Supplied material section start

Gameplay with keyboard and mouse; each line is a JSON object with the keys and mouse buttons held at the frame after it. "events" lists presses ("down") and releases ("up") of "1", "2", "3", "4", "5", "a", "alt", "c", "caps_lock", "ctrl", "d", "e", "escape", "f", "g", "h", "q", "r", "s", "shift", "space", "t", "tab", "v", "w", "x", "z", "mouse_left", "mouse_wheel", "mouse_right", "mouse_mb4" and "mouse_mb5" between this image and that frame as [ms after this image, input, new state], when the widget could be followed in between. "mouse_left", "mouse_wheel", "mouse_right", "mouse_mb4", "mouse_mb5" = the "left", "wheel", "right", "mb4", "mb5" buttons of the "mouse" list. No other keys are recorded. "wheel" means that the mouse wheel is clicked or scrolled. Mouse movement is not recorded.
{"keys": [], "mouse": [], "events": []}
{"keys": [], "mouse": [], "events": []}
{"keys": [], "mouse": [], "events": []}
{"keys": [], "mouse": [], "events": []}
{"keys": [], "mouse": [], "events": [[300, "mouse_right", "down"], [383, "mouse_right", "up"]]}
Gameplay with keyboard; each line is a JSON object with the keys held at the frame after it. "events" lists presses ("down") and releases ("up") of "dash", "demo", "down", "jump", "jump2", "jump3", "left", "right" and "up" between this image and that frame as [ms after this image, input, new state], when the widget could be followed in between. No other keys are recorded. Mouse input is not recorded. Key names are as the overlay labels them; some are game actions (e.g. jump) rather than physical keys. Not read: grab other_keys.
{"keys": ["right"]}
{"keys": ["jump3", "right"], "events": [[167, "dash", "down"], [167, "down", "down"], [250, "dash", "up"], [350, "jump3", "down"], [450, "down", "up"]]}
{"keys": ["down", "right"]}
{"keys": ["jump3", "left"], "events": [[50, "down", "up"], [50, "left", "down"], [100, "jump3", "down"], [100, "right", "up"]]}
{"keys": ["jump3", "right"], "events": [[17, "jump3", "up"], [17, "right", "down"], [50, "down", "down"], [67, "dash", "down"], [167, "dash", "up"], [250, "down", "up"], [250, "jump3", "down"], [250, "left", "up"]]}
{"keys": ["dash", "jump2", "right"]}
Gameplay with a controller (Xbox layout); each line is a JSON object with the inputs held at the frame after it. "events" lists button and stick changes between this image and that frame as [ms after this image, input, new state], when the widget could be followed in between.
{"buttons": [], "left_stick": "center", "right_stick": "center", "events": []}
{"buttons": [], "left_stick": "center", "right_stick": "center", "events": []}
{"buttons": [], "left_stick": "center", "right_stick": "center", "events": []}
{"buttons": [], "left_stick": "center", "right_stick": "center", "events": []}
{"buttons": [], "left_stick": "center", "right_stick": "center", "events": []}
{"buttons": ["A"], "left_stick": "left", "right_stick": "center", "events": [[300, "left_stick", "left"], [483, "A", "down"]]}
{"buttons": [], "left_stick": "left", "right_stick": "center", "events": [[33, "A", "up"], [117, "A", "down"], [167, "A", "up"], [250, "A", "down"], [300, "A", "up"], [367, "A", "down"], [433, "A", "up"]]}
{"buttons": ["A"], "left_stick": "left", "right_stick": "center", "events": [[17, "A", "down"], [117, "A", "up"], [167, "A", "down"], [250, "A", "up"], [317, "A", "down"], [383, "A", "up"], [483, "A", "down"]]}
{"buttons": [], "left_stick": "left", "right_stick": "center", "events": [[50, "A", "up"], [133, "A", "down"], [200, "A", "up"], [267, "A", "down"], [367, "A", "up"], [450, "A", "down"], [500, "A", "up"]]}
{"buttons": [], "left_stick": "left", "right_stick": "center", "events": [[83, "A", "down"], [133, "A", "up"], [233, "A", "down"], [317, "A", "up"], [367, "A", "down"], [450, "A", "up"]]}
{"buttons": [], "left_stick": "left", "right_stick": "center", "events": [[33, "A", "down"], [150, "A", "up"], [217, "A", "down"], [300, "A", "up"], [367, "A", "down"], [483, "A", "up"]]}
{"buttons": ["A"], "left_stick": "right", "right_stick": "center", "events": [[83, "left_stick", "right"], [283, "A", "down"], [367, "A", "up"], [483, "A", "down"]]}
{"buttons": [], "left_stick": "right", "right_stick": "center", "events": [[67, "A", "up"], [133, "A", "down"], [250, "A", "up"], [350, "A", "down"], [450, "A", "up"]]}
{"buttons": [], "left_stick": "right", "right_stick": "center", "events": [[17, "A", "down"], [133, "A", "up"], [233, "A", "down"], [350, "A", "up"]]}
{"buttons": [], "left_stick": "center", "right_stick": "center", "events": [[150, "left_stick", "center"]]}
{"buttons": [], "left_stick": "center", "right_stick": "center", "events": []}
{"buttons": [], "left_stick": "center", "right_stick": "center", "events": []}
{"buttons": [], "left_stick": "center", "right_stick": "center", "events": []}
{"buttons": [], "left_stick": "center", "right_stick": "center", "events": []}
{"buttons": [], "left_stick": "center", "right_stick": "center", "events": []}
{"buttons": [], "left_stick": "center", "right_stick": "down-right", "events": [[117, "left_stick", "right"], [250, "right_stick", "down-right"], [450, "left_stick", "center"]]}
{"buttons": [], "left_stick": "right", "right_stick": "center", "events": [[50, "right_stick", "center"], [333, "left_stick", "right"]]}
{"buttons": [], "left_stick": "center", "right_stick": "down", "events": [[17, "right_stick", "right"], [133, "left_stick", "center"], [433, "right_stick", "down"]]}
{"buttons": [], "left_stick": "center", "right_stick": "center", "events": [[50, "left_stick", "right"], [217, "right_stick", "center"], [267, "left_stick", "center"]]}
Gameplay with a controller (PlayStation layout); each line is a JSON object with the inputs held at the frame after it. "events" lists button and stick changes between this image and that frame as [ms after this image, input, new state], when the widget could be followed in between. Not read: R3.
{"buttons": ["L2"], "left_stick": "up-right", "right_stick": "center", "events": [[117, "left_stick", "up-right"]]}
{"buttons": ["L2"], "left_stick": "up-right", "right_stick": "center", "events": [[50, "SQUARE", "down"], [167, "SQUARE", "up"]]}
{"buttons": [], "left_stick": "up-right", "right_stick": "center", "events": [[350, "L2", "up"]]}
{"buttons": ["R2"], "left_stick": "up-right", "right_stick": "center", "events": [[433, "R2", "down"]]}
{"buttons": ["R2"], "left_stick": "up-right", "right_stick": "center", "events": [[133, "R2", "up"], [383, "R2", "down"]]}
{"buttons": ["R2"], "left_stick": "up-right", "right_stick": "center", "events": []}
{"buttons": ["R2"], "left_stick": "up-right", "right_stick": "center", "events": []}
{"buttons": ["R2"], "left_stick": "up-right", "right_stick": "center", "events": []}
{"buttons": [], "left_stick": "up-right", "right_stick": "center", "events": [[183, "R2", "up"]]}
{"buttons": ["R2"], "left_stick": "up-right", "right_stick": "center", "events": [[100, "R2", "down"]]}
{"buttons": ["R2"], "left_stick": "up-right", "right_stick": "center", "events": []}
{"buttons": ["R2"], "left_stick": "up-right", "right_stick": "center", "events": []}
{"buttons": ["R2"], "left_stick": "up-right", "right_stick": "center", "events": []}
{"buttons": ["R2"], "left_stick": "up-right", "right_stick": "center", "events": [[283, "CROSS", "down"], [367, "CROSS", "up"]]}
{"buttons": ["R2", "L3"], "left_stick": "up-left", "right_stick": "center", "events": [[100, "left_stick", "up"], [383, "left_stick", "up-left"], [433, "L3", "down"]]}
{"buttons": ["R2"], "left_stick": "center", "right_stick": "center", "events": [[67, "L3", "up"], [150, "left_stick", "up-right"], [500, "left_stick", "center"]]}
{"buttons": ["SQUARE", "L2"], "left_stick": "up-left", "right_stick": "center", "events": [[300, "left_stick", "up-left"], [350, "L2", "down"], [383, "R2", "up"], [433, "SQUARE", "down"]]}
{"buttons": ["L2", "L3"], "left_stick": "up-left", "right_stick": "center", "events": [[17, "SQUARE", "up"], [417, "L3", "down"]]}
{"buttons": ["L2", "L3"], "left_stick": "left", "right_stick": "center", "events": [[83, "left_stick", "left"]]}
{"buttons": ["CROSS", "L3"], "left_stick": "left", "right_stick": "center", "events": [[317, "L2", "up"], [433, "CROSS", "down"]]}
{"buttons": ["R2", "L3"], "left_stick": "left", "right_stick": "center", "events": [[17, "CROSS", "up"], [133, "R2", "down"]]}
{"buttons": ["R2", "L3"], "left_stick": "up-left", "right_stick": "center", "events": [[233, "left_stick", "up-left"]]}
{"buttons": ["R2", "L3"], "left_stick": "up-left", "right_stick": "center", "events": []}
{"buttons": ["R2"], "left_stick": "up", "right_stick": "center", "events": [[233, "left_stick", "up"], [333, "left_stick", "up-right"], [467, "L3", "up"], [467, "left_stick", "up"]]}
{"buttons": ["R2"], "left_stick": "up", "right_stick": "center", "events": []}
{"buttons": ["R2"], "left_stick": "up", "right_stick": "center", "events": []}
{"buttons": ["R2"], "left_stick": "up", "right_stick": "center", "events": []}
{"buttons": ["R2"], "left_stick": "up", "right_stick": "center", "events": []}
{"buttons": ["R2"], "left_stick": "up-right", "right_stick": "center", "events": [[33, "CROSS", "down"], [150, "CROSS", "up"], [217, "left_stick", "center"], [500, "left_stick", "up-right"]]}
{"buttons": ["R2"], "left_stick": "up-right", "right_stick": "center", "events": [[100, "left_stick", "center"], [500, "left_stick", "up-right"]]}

Supplied material section end

From the entries above, extract each line containing "changes".

[Exercise response]
Gameplay with a controller (Xbox layout); each line is a JSON object with the inputs held at the frame after it. "events" lists button and stick changes between this image and that frame as [ms after this image, input, new state], when the widget could be followed in between.
Gameplay with a controller (PlayStation layout); each line is a JSON object with the inputs held at the frame after it. "events" lists button and stick changes between this image and that frame as [ms after this image, input, new state], when the widget could be followed in between. Not read: R3.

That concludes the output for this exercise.